So there we have it, PlayStation 4 is real. It's certainly been a long time coming, but in my humble opinion it's been worth the wait. Sony answered its critics in New York last night and anyone who says otherwise couldn't have been paying attention.
What Sony had to do was prove that PlayStation had a future in amongst the world of smartphones and tablets. It did this by embracing them. Sony also take note of the way gaming is changing, with people sharing content and connecting every time they play. It did this too.
Sure there was the usual disposal of information in a way which can send the audience to sleep. But this was an important message not just for those journalists in the audience, but for the many developers, most of whom would have been very interested in this part of the show.
Once Sony got into its stride though and started to show what really counts - the console's features and its games, it was here that we really started to see the potential for the future. Perhaps the most important aspect of Sony's announcement last night was the Share button which took its place on the newly shown Dualshock 4. Using this button, Sony's plans for connectivity, cross platform play and social media all come to the fore. You can stream your gameplay live on UStream, allowing your friends to watch. They can even join in your game if you get stuck and help you out e.g by offering health potion or weapons. Facebook will also play a part in the new PlayStation and although Twitter wasn't mentioned it's hard to see it being excluded.
The share button alone was an impressive aspect of the new console, but it wasn't the only one. When Gaikai's Dave Perry took to the stage Sony's plans for the company all of a sudden became clear. Using your PS4 you'll be able to stream demos of PS4 games, no more waiting for downloads. That's not all though as you'll also be able to play PS4 games on your PS Vita. What's not to love about that? In the future, Perry says that Sony is hoping to provide PS1, PS2 and PS3 games via the PlayStation Cloud. This could see you playing these games on not only PS4, but your Vita, Mobile's and possibly even PC.

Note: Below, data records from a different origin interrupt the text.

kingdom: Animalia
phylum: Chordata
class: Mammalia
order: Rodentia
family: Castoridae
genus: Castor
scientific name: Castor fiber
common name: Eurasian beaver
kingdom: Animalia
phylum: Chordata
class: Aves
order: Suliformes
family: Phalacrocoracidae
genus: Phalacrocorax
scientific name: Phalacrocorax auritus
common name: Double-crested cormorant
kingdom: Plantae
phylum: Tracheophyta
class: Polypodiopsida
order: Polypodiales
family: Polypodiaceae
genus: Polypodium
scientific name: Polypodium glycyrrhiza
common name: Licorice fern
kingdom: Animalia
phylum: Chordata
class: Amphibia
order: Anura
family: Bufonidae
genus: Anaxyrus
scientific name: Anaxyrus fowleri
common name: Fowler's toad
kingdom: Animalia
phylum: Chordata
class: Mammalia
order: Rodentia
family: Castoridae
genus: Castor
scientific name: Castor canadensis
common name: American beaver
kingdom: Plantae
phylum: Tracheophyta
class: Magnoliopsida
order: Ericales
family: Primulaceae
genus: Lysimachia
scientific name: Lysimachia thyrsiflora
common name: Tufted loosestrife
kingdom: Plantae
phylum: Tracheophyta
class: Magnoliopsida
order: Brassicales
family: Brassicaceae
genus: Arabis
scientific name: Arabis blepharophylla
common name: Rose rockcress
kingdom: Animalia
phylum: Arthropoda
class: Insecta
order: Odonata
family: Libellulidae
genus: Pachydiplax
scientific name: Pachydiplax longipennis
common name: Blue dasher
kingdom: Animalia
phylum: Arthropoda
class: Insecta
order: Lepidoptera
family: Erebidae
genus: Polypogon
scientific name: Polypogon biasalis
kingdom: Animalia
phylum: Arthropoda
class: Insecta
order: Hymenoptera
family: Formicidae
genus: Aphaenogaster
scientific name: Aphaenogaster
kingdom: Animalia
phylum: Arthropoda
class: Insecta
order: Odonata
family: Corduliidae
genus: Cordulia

As we all know, downloading anything on PS3 is a chore, however PS4 will change all of this. Background downloading has been introduced, allowing you to download while performing another task. Games can also be downloaded in stand-by mode and if you download a digital game then you'll be able to play it whilst it is downloading.
There are also other under appreciated features that were mentioned, such as the ability to press the power button to freeze your game, with another press allowing you to start again from where you left off. You'll also be treated to instant booting of the console, while you'll also be able to boot features such as the web browser whilst playing a game. Cross-game play and Cross-game chat will also be included as a feature, something many have been crying out for on the PS3.
Then there was the games. Killzone looked spectacular and was not pre-rendered this time, instead it was being played live, Guerrilla Games confirmed as much to me via twitter. Infamous: Second Son also looked pretty spectacular, as did Evolution's DriveClub. Another exclusive known as Krank was also shown, a next generation platformer, which while not spectacular looking proved that Sony is planning to span many genres. We also saw third party titles such as Watch Dogs, a stunning new Capcom title known as Deep Down and the promise of Diablo III for both PS3 and PS4. There will be more first party exclusives of course, but Sony is no doubt saving these for E3 in order to give its developers more time to harness the power of the new PlayStation 4.
It wasn't just 'AAA' titles in the limelight though, Sony continued its wonderful support of indie developers allowing Braid creator Jonathan Blow to show off his lovely new title which will be exclusive to PS4 in the launch window. Sony also backed the indie support up by saying that developers will essentially be able to 'self publish' games on the store, although we need more details on this before we can comment on its potential.
The PlayStation 4 has been in development for a whopping five years. That's a long time in an ever changing world of technology. What Sony had to show was that it could adapt to the ever changing world of gaming over this time and last night it did just that. There are a lot of challenging times to come for Sony and all of its consoles. But it seems that at last the company is moving in the right direction.